Everyone knows coffee, right? It’s that much-beloved drink that either gets us ready to face real life when we’re having an early morning or that can also be enjoyed like a complex and delicious specialty with lots of wonderful aromas and tasting notes to discover. ( Maybe you can tell, I’m clearly a fan of the second option…)
But what if I told you that you can make tea out of coffee? Curious? Let me explain!
Coffee grows on little trees. Coffee trees, to be precise. ( Wow, what a revelation, I know.) The interesting part, and a fact that many people are not aware of, is that coffee is a fruit. It grows as a ‘coffee cherry’, and each coffee cherry will usually have two beans inside.
The coffee beans as you know them and are used to are the final product; the green bean depulped from the fruit, dried, processed, and roasted. But what happens to the rest of the coffee cherry, the dried fruit that sits around our delicious coffee beans?
It gets discarded and pollutes the environment.
And yes, that’s very sad… because like I said, it’s a fruit! And an edible one, too. So one wonderful thing you can make out of these dried coffee cherries is coffee cherry tea, or, how it is also called, ‘cascara’. Now, of course, you will not find coffee growing in your vegetable patch or local garden… But you can buy cascara from a lot of coffee shops, or order online.
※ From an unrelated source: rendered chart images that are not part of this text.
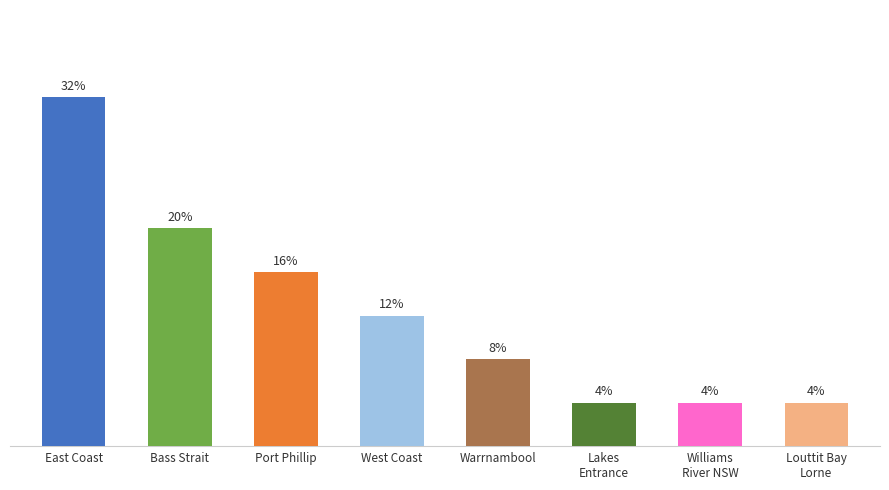

Which has a higher value, Williams River NSW or Lakes Entrance?

Williams River NSW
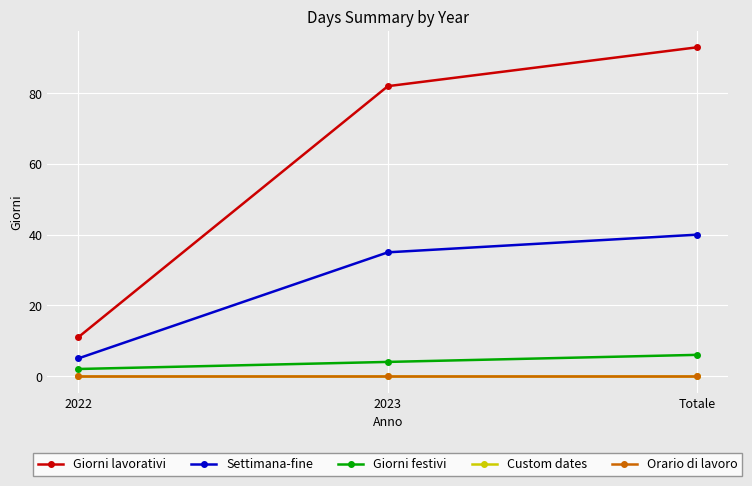

What is the sum of the Settimana-fine values at 2022 and 2023?

40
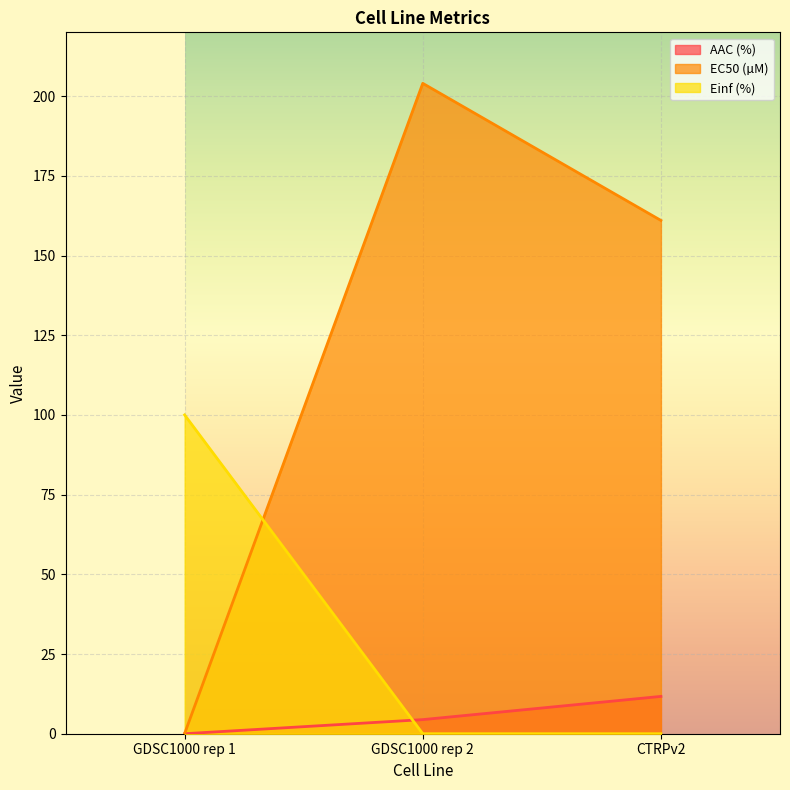

What is the maximum value for AAC (%)?

11.7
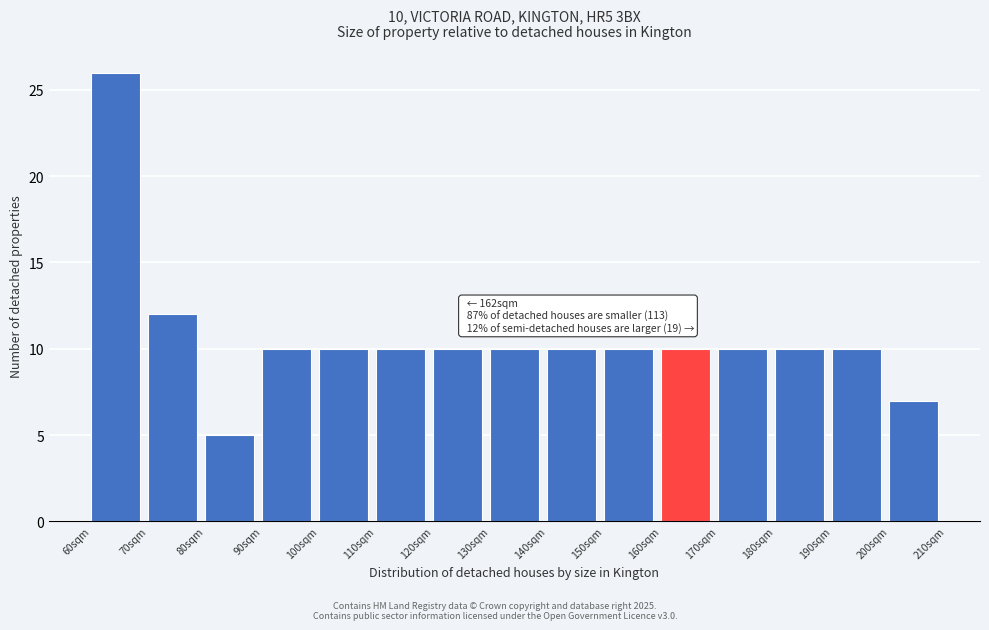

Which range on the x-axis has the tallest bar?

60 to 70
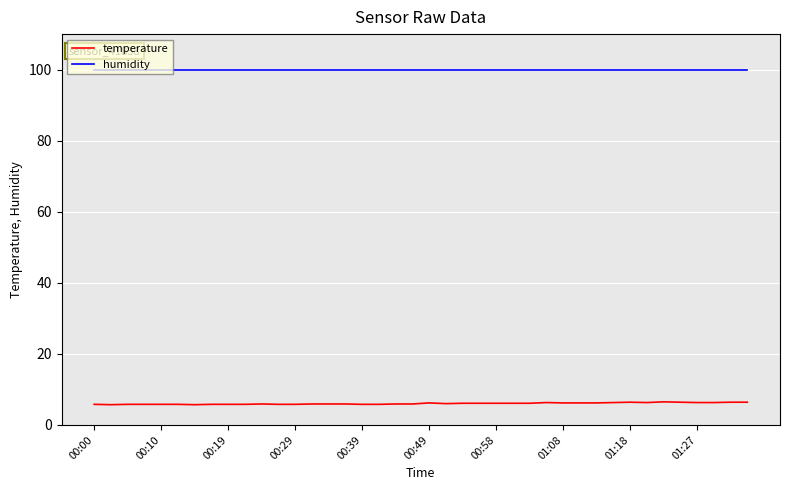

Count the number of data series in this chart.

2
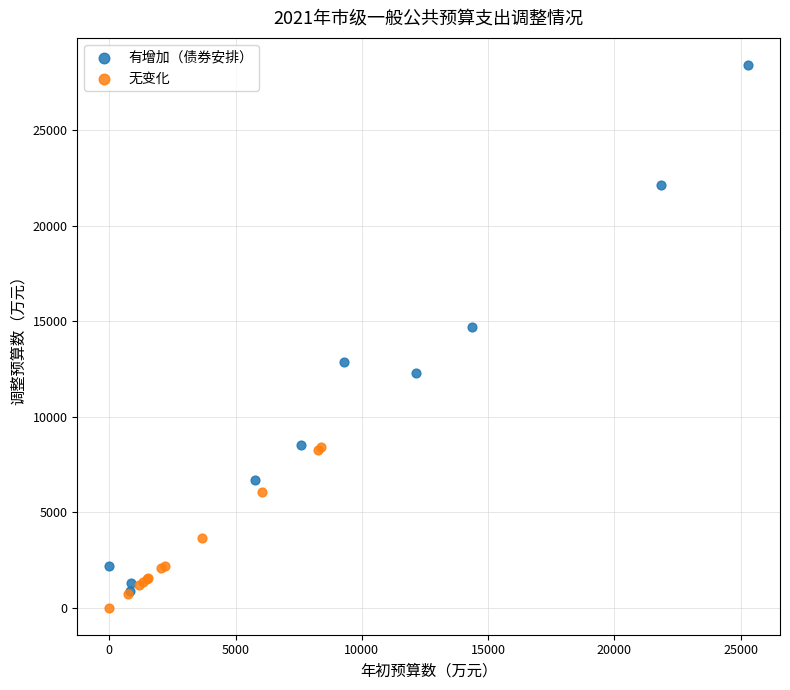

Which series has the largest Y range (max minus min)?

有增加（债券安排）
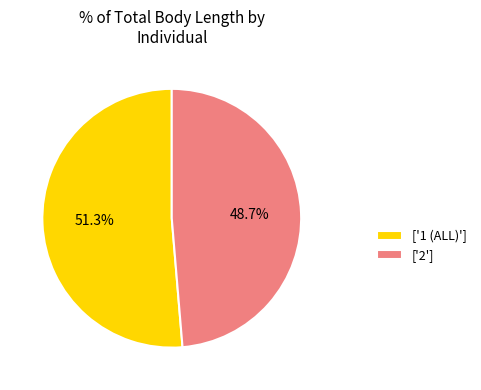

Rank the categories by value from lowest to highest.

['2'], ['1 (ALL)']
If you’re interested, just go around your local ones and ask!
Cascara is steeped like normal tea and its flavor profile depends on the coffee variety. If you’re feeling adventurous you can even add different spices to your tea to make it even more interesting. So plenty of things to discover.
Of course, cascara also contains caffeine, but it is not as strong as a cup of coffee. Also, you won’t taste any bitterness or sour notes, as the cherry has a mild and pleasant taste. It always reminds me of fruit tea but without the fruity acidity! Cascara is perfect for a refreshing drink throughout the day, and you can also enjoy it as iced tea. This makes it a great alternative to coffee and, if served as iced tea, a good option to cool you down on warm days (yes, we’re looking at you summer!).
Dried coffee cherries.
I hope you enjoyed this short lesson on coffee and how it grows – personally, I can lose myself in this topic for days… but I tried to be as concise as possible, for the non-coffee-nerd-community’s sake.
Have you ever tried cascara before, or do you have any other creative advice for delicious refreshments? Share your secret recipes!